## Exercise aim
Pick out every line in the records below that contains the word "series", and copy each one.

## Data pulled from a collection
***

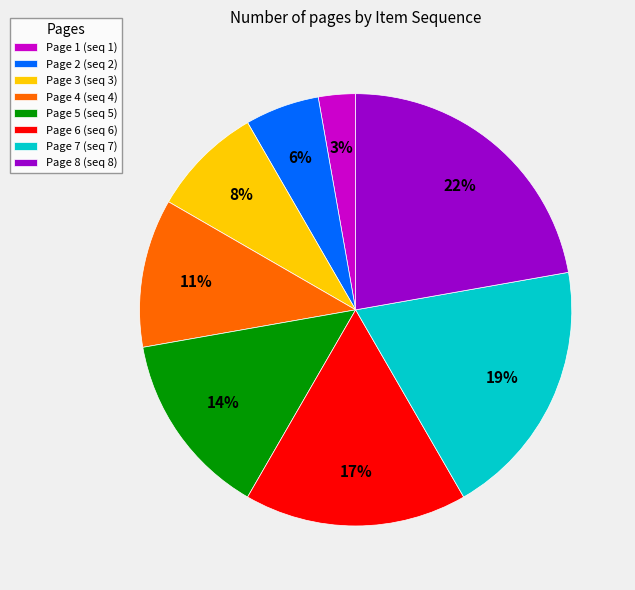

Which category has the biggest portion of the pie?

Page 8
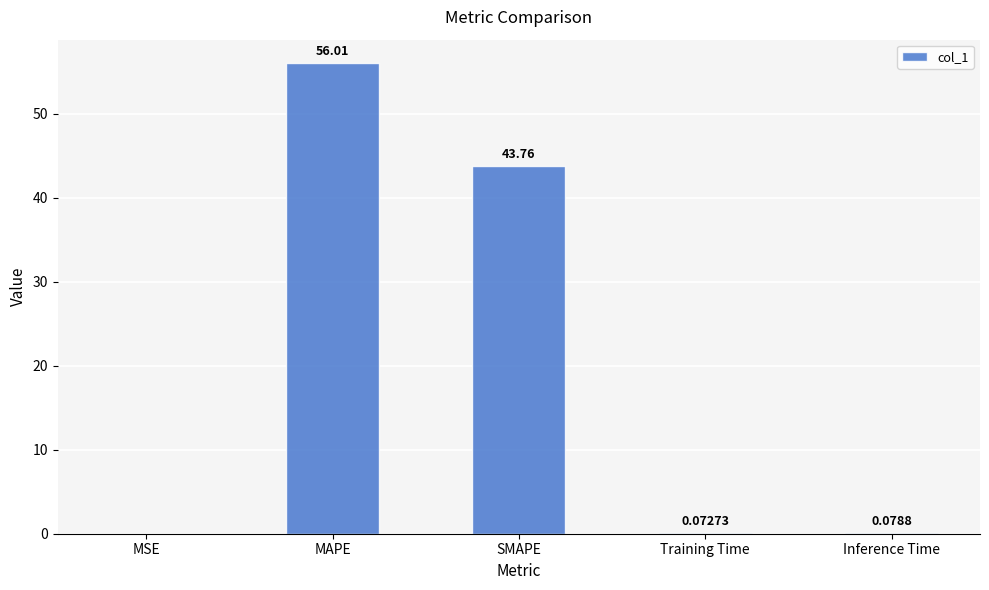

At which category does the chart reach its peak across all series?

MAPE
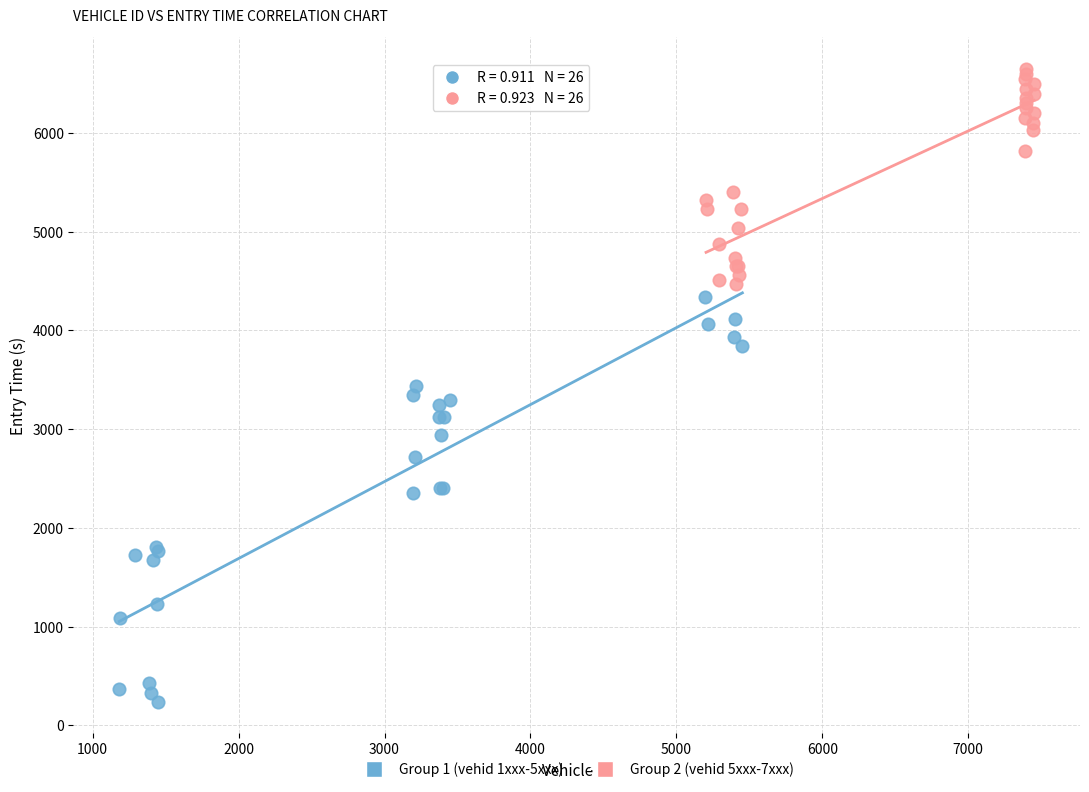

Which series reaches the minimum Y coordinate?

Group 1 (vehid 1xxx-5xxx)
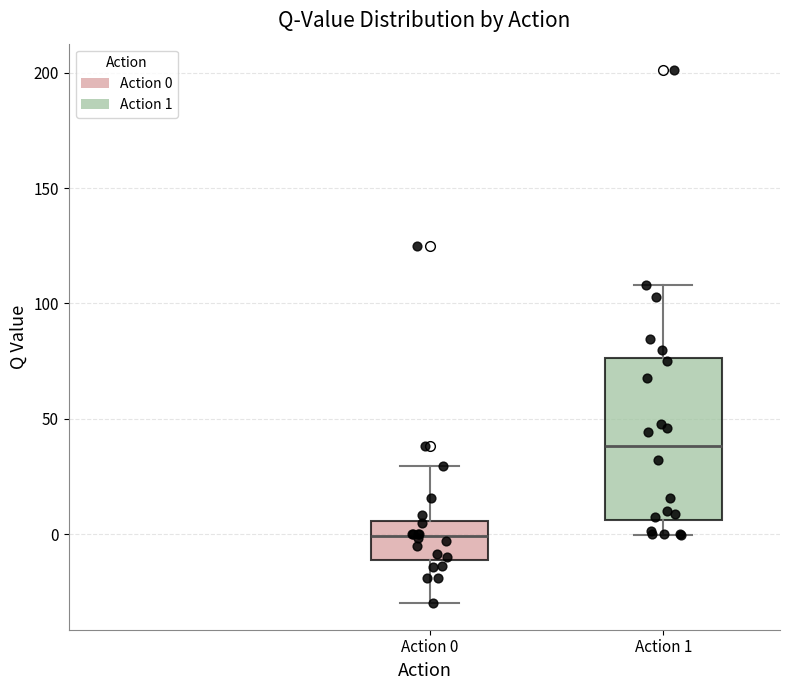

Comparing the boxes themselves (not the whiskers), which one is the tallest?

Action 1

***

## Result of the task
At which category does the chart reach its peak across all series?
Which series reaches the minimum Y coordinate?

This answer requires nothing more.